The structure is the same as the one for the gazebo. This time it is bigger, and the shape is a square. We finally decided that it will be 4.5 x 4.5 meters, with the eaves reaching to 5 x 5 meters.
The posts are now 16 by 16 cm, instead of the 14 x 14 on the gazebo and are 8 – 2 meters apart of each other. The height of the posts is again 2 meters.
This is the ruff plan for the BBQ construction. I didn’t make detailed one this time, as we knew how we will construct it.
First we poured the concrete. We dug the hole – around 20 cm deep, we put the rebar and called the concrete company. Oooh, what a struggle this was. We gathered all the neighbors we could find and waited for the concrete truck to come. Then, the driver just poured all the concrete in the hole and left. We stared at the mountain of concrete and couldn’t believe it, but we had to move quick as we didn’t want mountain in our yard, we wanted a BBQ. So all of us started moving away the excess concrete and straighten it out. By the end of the day we manage to make it look good.
Big thank you to all the neighbors! Without them we couldn’t have done it.
The build started after the concrete cured but before that we put brackets for the posts.
This time I didn’t participate in the build as I was busy with the kitchen construction and painting the yard walls, so Danny did it all by himself, with occasional consulting with me and a big help with the posts, again, from our neighbors from “Rest at home & garden” page.
He started with adding a rod next to the brackets to serve as supporting backbone of the posts.
He then chiseled out the slots for the brackets on the posts.
Then, he drilled a hole in the lumber for the rod.
And the first post was erected. Soon after that the next were up too.
Next was the perpendicular logs to form the walls. They were too 16 by 16 cm, each – 5-meter long. This time, Danny decided to use mortise-and-tenon joints instead of metal brackets and screws. So, he first made the tenons on all braces.
Then lifted the horizontal log on top of the posts, measured where the mortises should go, put the log down and cut them out with the hand-router. Then, he dry-fitted, cut holes though the joint for wood dowels, for additional strength, and then assembled and glued everything.

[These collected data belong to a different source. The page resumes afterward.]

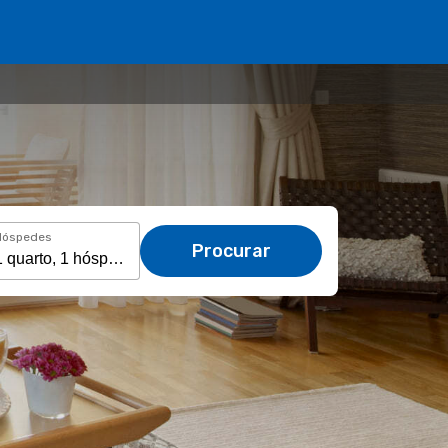
Hóspedes
Procurar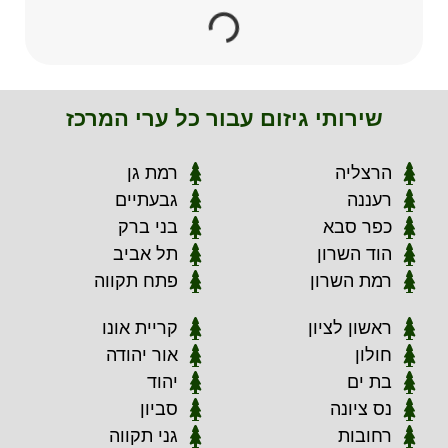
שירותי גיזום עבור כל ערי המרכז
הרצליה
רמת גן
רעננה
גבעתיים
כפר סבא
בני ברק
הוד השרון
תל אביב
רמת השרון
פתח תקווה
ראשון לציון
קריית אונו
חולון
אור יהודה
בת ים
יהוד
נס ציונה
סביון
רחובות
גני תקווה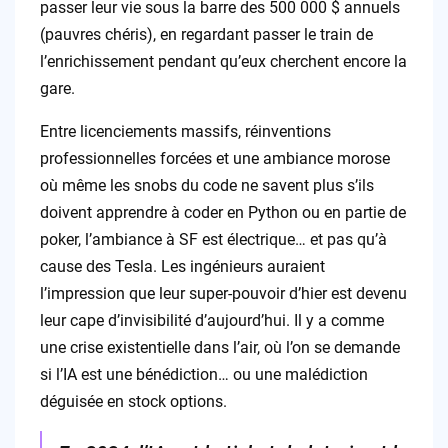
passer leur vie sous la barre des 500 000 $ annuels
(pauvres chéris), en regardant passer le train de
l’enrichissement pendant qu’eux cherchent encore la
gare.
Entre licenciements massifs, réinventions
professionnelles forcées et une ambiance morose
où même les snobs du code ne savent plus s’ils
doivent apprendre à coder en Python ou en partie de
poker, l’ambiance à SF est électrique… et pas qu’à
cause des Tesla. Les ingénieurs auraient
l’impression que leur super-pouvoir d’hier est devenu
leur cape d’invisibilité d’aujourd’hui. Il y a comme
une crise existentielle dans l’air, où l’on se demande
si l’IA est une bénédiction… ou une malédiction
déguisée en stock options.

He finished everything with long screws between the horizontal and vertical logs. All that made the whole structure extremely robust. He then repeated this for all other logs and the base frame was done.
Next was the roof. For the king post, he cut octagonal pieces of wood. He assembled them through 2 metal rods and glued them together mismatching the grain.
He screwed that onto a post and erected it on the needed height at the center of the frame.
Then were the rafters. After all rafters were up it looked beautiful.
While calculating the length of the rafters, and how much timber we will need, we found a website that was extremely helpful . You just select the type and add the dimensions of your building and it calculates your roof. We used it for the gazebo, too. It is a very helpful website and it has imperial as well as metric calculators.
After that were the roof deck, the insulation, the ventilation strips and the roof tiles.
And that was it. Before the winter came, Danny made additional support for the roof, and wired some lights along the yard wall and it was time for the Christmas lights…
Next for this is sealing it with varnish, making a bar inside and assembling the BBQ and we will be ready for plenty of nice summer dinners outside.